### HOW TO COMPLETE THIS TASK
Once you find the line with "Table 2. Mean" in the entries below, return exactly every line from it through the line with "Figure 20: Force".

STUDY MATERIAL below:

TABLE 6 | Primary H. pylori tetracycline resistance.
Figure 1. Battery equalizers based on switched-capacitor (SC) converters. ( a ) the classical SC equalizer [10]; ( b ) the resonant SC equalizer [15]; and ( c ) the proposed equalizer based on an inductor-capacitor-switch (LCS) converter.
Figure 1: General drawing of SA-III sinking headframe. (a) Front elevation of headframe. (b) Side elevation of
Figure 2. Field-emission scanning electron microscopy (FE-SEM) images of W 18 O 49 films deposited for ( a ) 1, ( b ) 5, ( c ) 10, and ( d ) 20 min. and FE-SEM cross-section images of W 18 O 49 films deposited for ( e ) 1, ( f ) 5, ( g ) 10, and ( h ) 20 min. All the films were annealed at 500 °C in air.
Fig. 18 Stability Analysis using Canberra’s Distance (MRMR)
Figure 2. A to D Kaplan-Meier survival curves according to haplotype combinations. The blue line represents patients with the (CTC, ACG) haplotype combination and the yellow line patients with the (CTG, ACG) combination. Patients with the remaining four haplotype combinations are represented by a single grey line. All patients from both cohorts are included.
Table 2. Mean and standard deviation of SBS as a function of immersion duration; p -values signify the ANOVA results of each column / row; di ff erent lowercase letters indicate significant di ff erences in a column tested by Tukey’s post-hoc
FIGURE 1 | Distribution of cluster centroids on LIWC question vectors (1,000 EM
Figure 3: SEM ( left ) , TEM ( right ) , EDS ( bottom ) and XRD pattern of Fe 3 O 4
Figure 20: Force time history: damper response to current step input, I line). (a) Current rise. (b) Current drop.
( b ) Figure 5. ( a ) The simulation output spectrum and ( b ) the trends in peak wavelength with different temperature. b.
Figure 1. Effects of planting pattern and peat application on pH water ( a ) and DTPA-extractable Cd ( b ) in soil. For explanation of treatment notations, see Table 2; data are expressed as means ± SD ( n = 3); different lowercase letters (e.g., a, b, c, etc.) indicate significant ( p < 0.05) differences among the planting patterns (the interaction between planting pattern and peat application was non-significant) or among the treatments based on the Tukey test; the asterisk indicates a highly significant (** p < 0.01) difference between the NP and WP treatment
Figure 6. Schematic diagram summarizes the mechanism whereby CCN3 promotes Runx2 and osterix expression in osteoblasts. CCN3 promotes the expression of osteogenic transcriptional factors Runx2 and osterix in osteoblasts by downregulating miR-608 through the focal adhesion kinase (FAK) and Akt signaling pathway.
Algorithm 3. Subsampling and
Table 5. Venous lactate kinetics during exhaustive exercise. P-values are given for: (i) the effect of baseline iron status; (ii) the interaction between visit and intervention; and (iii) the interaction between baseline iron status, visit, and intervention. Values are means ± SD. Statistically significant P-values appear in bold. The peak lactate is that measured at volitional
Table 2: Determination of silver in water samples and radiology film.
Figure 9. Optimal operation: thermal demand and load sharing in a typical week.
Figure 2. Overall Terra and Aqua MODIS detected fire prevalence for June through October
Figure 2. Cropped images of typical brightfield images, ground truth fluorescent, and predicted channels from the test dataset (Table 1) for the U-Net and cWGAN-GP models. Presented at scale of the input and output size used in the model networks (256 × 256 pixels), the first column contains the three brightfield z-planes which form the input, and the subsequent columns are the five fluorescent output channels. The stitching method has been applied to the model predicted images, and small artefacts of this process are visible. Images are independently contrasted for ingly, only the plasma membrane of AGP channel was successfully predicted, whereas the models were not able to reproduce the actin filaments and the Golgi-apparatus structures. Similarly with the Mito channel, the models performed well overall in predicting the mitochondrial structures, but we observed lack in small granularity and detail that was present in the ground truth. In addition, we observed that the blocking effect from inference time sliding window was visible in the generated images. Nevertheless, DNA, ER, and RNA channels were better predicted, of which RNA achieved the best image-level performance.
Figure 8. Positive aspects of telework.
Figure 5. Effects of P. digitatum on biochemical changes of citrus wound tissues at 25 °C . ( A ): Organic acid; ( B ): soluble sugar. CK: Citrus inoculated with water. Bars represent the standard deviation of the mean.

End of STUDY MATERIAL.

### REPLY TO THE EXERCISE
Table 2. Mean and standard deviation of SBS as a function of immersion duration; p -values signify the ANOVA results of each column / row; di ff erent lowercase letters indicate significant di ff erences in a column tested by Tukey’s post-hoc
FIGURE 1 | Distribution of cluster centroids on LIWC question vectors (1,000 EM
Figure 3: SEM ( left ) , TEM ( right ) , EDS ( bottom ) and XRD pattern of Fe 3 O 4
Figure 20: Force time history: damper response to current step input, I line). (a) Current rise. (b) Current drop.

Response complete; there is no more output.